Comments

Procyon wrote on 7/18/2010, 10:25 PM
I have nothing against creativity, but just out of curiosity...why is this an issue?

Normally, only the low frequecies (from all sounds) below the crossover frequency are shunted to the subwoofer.  Depending on different factors, this would generally be 80 and 150 hertz (cycles per second).  Of course, there are always exceptions.

If I understand you correctly...if you want sounds that contain frequencies higher than the normal crossover frequency, I would think you'd want a separate channel, with only those sounds, feeding a separate, stand-alone subwoofer.

But then, techinically, it would no longer be a subwoofer....would it? 
Procyon wrote on 7/19/2010, 9:26 AM
Weehlz wrote:

"...im not really familular with all the terms involeing music and whats what but i have a revolta thing i made and i want that only to play from my subwoofer while the rest of the song is just on the rest of my speakers basically i want to isolate it so i dont distort the sound in the other speakers"


Procyon responded:

I assume you are referring to a 2.1 (or 5.1, 7.1, etc.) computer speaker system? As my original answer says, what you are asking is just not possible with this kind of set-up.
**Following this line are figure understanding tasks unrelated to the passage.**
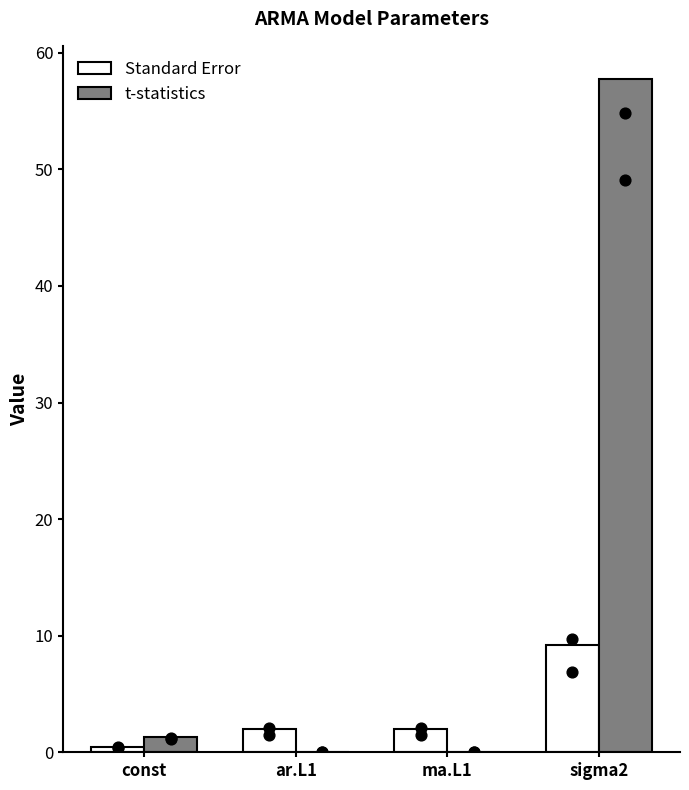

At which category is the sum across all series the highest?

sigma2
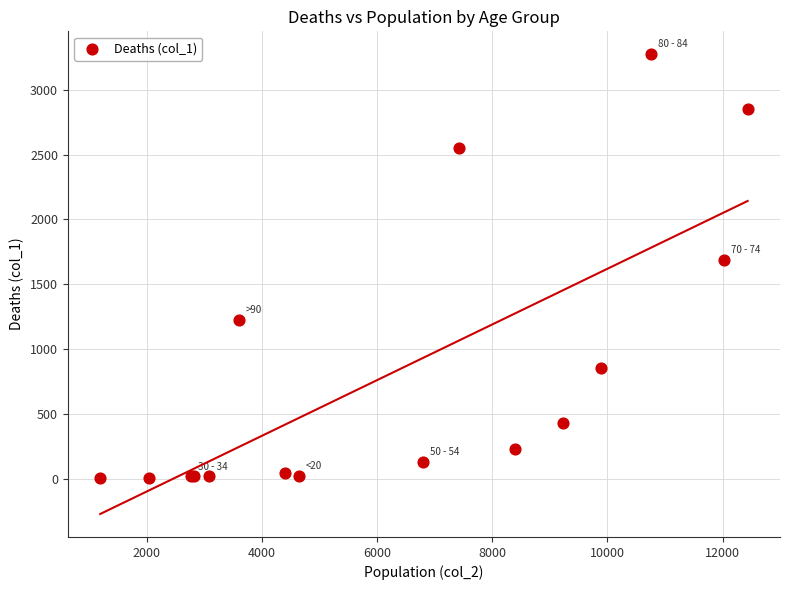

What Y value in the scatter plot is closest to 1638?

1690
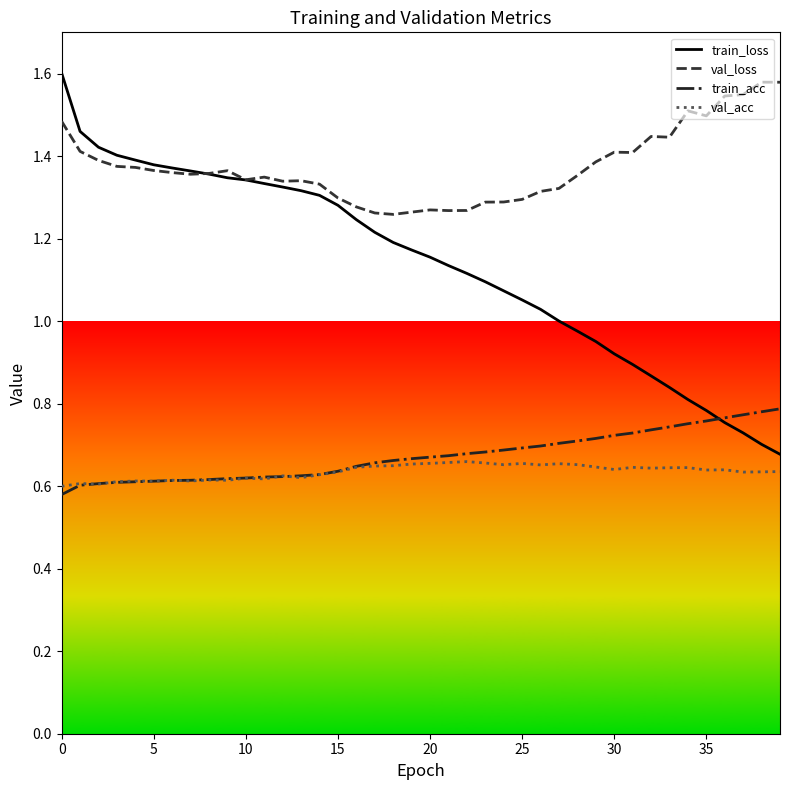

Which series has the widest spread of values?

train_loss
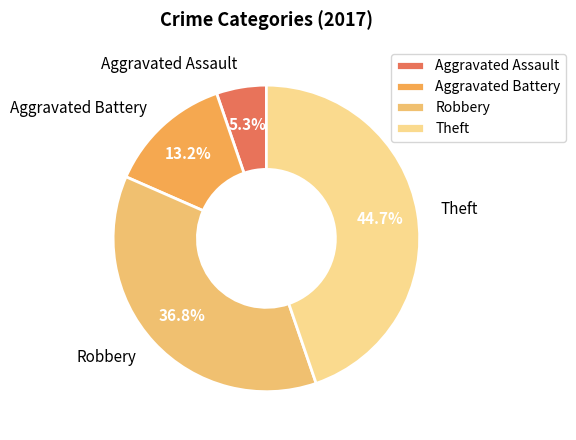

Is it true that Aggravated Battery is 24% of the pie?

False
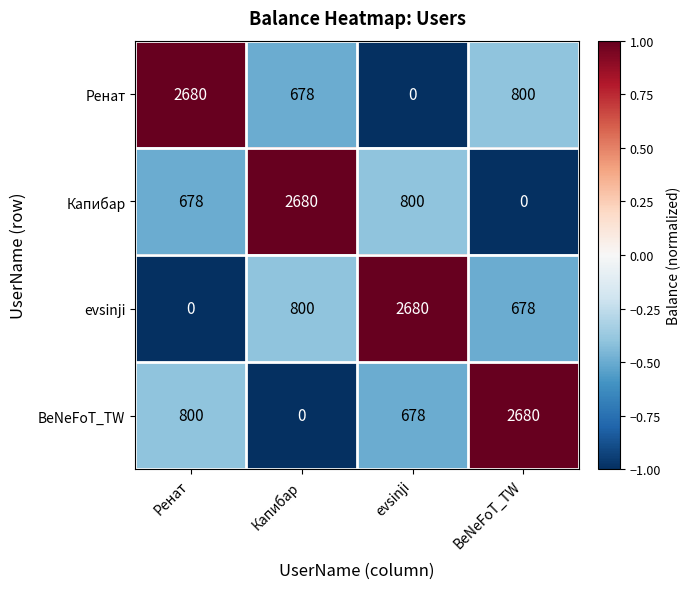

True or false: Капибар has a value of -1359 at BeNeFoT_TW.

False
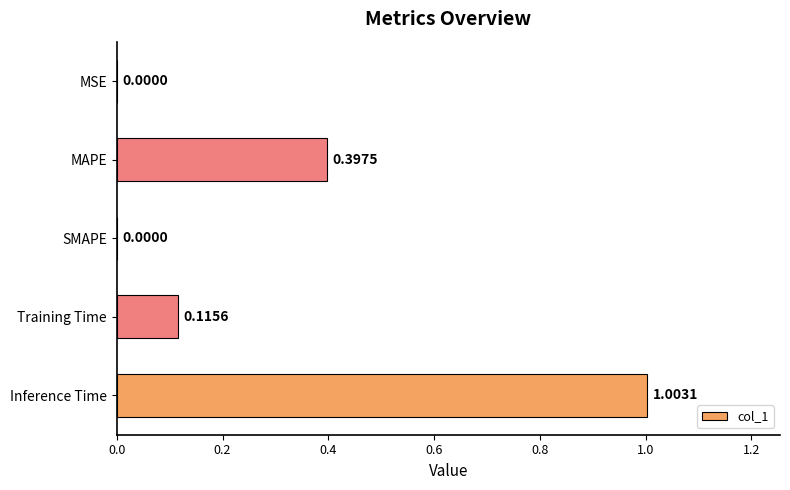

What is the sum of all values?

1.5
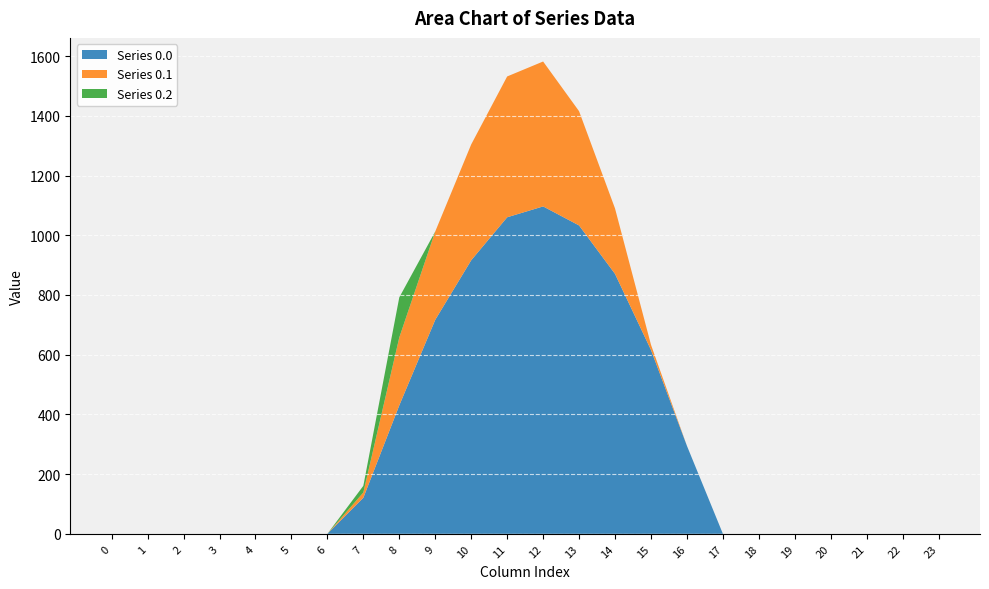

Reading left to right, what are all the values shown in this chart?

Series 0.0: 0.0	0.0	0.0	0.0	0.0	0.0	0.0	120.6	430.3	716.9	916.2	1060.3	1096.7	1032.9	870.6	615.9	294.5	0.0	0.0	0.0	0.0	0.0	0.0	0.0
Series 0.1: 0.0	0.0	0.0	0.0	0.0	0.0	0.0	17.7	227.5	295.9	388.1	471.7	485.4	382.7	219.2	17.3	0.0	0.0	0.0	0.0	0.0	0.0	0.0	0.0
Series 0.2: 0.0	0.0	0.0	0.0	0.0	0.0	0.0	22.3	134.2	0.0	0.0	0.0	0.0	0.0	0.0	0.0	0.0	0.0	0.0	0.0	0.0	0.0	0.0	0.0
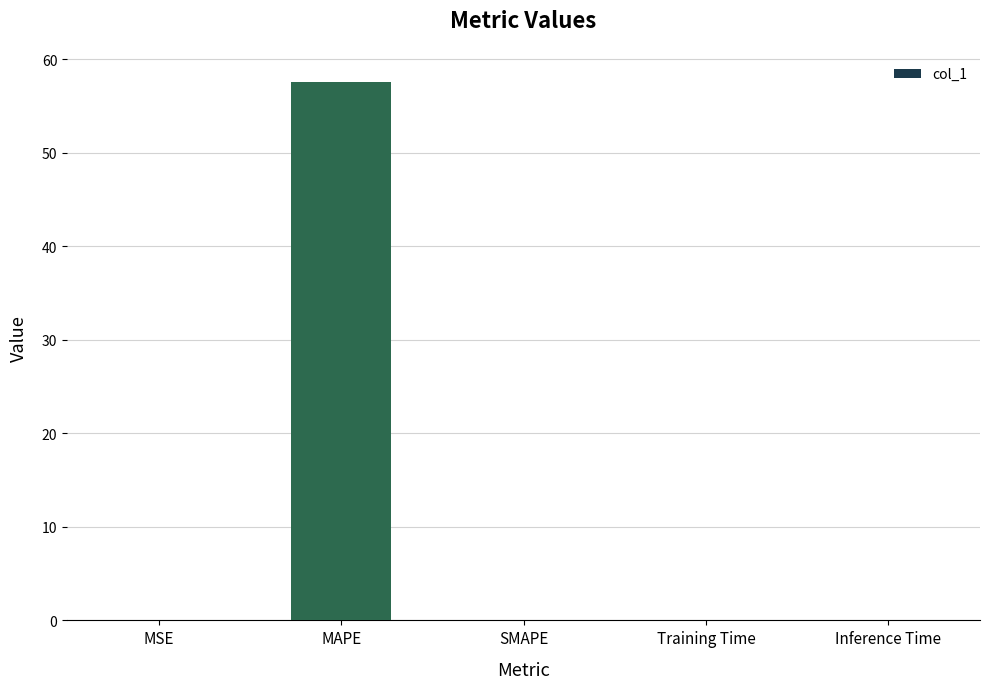

What is the maximum value shown in the chart?

57.6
It sounds to me that you need to determine why the other sounds are being distorted.
 
Is the output of the Revolta object too loud?
Are your speakers of low quality?
Is there something on these speakers that is rattling when these sounds are played?
bodazaffa111 wrote on 8/5/2011, 5:09 AM

its a wonderful filter called an EQ

Procyon wrote on 8/5/2011, 10:19 AM

"its a wonderful filter called an EQ"

That ASSUMES he wanted to alter the sound to force it to play only through the subwoofer, which is not likely and not what he asked.

Depending on the crossover frequency, that may be as low as 80 Hz or less.